Raised in a farming family in North Carolina, the 48-year-old Williams grew up eating fresh fruits and vegetables every day. But her family also had a long history of heart disease. After her father died of a heart attack, she was inspired by Michelle Obama to encourage healthy eating among children.

Williams pushed Delaware State to offer healthier menu options and even set up her own section in a cafeteria where she served everything from grilled pesto chicken to sushi.

“At first, people looked at me like I was crazy when I was serving sushi, but then they tasted it and now they love it,” Williams said. “I really want to see more baked food and alternative choices to the generic, not-very-healthy options you see in a lot of cafeterias. I don’t want to see just a bunch of fried brown food.”

She’s sometimes joined in campus cafeteria by her husband, who has learned a lot about nutrition from his wife.

“Robin is tough when it comes to her family’s health and a proper diet. We don’t eat at fast food places and we think about what we are putting into our bodies and the consequences of poor decisions,” he said. “Robin loves to take care of people … she is a nurturer.”

The only first lady in the 125-year history of Delaware State to earn a doctorate, Williams wrote a dissertation about effective leadership as part of her doctorate in education from North Carolina State University. But she admits that leading people toward a good diet is an uphill battle – especially in the African American community.

“It’s not a secret that our diet isn’t always the healthiest of diets. We know we have to move toward fresh vegetables and preparing meals ourselves, but it’s hard,” she said.

“When you’re working and raising a family and you’re stressed and you need to eat fast, it’s easier not to change. It’s easier to go back to your old habits.”

It’s also difficult to find healthy food when you’re traveling, she says, pointing out that her sons, who are both student athletes, first started eating fast food on their teams’ road trips.

“If the coach pulls up to a Taco Bell and you haven’t eaten in hours, what are you supposed to do?” she says. “If the coach pulled up to a Fresh Market, my kids would go get a salad and a baked potato and eat the stuff you’re supposed to eat.”

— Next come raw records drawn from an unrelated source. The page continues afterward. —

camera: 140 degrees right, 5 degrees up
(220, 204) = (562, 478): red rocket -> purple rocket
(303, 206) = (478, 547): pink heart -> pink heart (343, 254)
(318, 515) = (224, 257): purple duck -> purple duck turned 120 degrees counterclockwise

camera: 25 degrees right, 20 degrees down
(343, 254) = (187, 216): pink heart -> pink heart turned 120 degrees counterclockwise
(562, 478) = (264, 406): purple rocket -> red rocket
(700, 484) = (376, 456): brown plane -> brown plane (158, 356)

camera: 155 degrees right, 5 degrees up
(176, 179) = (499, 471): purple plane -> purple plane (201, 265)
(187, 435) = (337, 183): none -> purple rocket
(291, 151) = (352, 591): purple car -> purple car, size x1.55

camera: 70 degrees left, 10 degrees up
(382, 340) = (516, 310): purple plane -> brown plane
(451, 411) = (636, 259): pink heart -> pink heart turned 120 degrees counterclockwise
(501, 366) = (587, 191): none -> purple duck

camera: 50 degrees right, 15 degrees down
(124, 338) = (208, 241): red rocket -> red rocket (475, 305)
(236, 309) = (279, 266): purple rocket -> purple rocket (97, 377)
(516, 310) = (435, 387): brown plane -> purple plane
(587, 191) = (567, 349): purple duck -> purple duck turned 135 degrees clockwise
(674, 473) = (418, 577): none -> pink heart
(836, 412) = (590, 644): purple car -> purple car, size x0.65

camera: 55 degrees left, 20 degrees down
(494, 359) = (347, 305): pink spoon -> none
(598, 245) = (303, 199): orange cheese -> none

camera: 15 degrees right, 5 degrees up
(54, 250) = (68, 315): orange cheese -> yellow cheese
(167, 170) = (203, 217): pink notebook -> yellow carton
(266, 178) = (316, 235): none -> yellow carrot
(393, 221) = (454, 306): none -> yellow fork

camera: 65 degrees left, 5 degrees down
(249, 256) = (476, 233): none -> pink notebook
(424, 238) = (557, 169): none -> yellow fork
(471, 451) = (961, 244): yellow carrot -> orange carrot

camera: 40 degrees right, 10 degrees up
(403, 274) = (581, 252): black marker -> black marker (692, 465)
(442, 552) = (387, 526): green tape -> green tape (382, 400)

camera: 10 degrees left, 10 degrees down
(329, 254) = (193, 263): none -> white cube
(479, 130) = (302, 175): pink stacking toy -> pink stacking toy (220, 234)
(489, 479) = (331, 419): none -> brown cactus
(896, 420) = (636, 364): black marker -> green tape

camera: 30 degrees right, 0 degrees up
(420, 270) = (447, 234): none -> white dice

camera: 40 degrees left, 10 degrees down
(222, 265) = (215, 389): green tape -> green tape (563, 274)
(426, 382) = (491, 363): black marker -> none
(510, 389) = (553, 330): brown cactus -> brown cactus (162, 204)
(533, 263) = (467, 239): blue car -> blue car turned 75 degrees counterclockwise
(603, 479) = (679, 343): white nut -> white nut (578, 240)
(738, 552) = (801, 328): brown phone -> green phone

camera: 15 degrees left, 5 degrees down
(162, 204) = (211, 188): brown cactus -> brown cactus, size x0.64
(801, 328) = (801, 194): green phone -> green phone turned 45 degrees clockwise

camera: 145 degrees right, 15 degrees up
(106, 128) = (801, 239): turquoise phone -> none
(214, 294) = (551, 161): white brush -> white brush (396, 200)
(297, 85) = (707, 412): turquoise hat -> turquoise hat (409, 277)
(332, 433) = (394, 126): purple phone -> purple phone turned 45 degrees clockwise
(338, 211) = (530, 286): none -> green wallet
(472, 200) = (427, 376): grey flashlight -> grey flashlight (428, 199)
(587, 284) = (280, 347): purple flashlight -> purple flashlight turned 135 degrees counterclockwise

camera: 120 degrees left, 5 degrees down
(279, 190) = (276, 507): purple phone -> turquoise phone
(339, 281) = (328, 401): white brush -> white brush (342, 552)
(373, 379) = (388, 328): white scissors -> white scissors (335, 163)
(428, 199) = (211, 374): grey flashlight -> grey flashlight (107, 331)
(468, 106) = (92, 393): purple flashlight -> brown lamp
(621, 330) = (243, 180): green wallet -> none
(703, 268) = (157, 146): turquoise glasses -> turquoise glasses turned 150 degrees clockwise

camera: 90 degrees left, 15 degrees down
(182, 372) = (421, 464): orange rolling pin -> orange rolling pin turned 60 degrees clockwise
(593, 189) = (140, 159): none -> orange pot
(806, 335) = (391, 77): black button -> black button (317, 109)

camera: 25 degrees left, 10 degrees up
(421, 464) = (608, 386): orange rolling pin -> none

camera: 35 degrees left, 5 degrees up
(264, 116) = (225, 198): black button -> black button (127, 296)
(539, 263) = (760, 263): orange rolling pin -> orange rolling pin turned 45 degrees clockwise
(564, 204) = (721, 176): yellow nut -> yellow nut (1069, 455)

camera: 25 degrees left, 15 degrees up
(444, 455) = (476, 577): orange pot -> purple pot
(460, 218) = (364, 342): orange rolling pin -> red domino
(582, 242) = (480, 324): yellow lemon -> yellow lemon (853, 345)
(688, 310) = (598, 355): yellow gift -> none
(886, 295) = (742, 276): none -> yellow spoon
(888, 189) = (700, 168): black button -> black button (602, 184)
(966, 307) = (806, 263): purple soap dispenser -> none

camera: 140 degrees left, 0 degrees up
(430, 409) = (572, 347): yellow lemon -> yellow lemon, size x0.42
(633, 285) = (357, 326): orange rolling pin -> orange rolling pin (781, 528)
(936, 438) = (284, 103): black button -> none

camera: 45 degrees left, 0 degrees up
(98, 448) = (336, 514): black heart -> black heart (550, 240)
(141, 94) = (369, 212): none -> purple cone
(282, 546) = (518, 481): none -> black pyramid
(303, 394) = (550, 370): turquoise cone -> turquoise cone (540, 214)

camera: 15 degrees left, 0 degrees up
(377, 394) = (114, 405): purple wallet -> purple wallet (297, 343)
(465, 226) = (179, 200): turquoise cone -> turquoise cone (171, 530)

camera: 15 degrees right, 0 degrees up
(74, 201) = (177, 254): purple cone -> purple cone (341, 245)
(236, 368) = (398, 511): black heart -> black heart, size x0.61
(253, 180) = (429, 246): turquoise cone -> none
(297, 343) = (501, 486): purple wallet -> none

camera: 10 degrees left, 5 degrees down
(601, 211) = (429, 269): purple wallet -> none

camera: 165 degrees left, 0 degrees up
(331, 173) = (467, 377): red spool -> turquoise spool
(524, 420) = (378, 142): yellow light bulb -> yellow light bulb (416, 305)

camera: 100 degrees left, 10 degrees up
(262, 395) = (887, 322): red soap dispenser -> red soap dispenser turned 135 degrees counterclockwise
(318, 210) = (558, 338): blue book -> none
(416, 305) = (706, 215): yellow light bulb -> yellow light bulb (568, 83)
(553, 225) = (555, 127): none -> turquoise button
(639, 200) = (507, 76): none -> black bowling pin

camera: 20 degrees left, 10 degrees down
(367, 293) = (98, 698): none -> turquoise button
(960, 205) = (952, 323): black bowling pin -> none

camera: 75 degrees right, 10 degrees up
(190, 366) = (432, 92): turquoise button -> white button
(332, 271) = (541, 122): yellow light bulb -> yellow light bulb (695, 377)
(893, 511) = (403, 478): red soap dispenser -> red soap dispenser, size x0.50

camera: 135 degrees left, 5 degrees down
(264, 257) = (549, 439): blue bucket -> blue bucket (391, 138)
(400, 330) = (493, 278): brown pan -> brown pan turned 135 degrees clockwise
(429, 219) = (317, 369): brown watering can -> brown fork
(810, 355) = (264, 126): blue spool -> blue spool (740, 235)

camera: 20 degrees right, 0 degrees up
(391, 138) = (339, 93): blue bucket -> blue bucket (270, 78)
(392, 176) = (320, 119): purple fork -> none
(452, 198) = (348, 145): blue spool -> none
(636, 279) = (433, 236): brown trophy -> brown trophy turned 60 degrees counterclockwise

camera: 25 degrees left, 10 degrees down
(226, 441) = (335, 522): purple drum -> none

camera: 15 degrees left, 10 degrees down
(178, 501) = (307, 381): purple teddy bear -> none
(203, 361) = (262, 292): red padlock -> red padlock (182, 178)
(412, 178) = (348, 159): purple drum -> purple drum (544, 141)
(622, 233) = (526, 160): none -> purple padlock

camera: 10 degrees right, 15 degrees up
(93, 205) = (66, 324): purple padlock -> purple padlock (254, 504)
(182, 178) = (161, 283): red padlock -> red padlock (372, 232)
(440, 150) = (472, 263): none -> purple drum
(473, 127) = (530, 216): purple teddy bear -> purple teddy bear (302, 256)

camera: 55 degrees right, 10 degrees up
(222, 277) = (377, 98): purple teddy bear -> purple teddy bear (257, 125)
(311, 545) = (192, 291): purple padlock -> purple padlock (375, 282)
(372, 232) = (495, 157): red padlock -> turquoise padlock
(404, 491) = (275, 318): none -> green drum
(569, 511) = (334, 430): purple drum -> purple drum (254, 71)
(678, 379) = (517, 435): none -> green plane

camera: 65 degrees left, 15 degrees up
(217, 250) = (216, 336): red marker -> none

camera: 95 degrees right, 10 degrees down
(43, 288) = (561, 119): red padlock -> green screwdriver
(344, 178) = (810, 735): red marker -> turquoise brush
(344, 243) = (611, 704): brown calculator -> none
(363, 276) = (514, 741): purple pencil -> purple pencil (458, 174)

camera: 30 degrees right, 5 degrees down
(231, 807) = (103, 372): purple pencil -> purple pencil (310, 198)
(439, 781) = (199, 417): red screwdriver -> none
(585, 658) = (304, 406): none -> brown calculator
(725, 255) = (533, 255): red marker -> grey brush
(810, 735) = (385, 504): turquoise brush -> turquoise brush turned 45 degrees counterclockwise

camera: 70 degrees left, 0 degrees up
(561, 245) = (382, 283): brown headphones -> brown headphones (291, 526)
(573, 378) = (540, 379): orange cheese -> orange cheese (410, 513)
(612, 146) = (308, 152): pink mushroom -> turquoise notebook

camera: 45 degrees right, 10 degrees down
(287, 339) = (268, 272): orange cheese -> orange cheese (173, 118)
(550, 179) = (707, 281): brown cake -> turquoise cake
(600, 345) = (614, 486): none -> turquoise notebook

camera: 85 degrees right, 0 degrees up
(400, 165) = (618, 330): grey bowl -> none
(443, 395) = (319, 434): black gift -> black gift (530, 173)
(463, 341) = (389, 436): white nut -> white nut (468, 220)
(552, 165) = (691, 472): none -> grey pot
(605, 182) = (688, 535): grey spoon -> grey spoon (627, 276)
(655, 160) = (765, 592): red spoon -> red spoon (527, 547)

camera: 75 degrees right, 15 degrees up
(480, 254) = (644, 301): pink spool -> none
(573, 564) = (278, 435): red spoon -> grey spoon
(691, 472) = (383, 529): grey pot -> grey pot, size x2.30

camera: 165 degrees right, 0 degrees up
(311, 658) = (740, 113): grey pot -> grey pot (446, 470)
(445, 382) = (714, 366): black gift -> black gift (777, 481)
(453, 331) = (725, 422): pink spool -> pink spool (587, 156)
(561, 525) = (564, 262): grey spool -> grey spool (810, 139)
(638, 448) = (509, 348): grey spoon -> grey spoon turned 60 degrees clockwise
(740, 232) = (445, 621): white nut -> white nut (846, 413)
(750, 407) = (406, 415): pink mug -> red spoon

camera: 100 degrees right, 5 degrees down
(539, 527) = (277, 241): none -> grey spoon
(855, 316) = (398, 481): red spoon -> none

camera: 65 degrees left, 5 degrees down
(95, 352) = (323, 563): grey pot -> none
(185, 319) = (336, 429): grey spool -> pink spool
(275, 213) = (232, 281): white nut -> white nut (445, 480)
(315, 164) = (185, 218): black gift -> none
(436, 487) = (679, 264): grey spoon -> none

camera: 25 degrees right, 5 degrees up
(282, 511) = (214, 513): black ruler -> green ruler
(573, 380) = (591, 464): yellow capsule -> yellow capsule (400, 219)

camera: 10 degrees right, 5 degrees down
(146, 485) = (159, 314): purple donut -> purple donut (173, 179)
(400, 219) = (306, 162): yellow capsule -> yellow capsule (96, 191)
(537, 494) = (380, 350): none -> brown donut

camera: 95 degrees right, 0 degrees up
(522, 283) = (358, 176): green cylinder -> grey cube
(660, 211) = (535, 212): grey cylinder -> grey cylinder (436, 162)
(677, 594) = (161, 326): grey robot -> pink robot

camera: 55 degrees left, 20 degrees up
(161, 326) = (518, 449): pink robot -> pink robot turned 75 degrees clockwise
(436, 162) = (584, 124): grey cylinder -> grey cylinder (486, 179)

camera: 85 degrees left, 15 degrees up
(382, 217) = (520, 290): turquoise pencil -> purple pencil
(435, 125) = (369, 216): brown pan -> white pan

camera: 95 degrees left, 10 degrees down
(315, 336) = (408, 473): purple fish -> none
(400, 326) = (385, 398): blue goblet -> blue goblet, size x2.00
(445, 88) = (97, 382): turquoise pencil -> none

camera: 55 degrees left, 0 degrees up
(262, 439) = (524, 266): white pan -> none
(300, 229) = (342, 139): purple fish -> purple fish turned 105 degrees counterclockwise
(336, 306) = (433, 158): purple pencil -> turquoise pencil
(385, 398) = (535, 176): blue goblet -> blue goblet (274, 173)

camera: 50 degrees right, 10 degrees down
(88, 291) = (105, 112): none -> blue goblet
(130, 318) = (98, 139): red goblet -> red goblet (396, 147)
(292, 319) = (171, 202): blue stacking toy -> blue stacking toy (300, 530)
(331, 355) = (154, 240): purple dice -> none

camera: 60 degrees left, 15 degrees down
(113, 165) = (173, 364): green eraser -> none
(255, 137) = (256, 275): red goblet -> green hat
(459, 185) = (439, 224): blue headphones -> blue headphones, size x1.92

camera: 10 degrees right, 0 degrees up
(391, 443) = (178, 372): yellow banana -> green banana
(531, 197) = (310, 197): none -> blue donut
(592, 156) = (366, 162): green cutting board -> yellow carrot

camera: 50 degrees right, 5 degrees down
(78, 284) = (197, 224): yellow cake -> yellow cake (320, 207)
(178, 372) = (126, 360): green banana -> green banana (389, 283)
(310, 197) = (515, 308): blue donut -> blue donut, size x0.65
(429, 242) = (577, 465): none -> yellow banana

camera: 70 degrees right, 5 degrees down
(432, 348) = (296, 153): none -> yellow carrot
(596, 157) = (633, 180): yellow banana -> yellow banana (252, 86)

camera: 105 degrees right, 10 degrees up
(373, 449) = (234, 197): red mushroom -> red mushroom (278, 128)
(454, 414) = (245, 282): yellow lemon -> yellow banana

The key, Williams says, is to teach kids the concept of “preventative maintenance” early on, before they turn into junk-food junkies.

“Part of it is finding the right students to talk to other students, because kids listen to their peers,” she said.

“However we do it, we’ve got to start earlier to get kids to think before they put food in their mouths. If we put pressure on them at an early age, they’ll understand the choices they make now will have consequences later on when they’re adults.”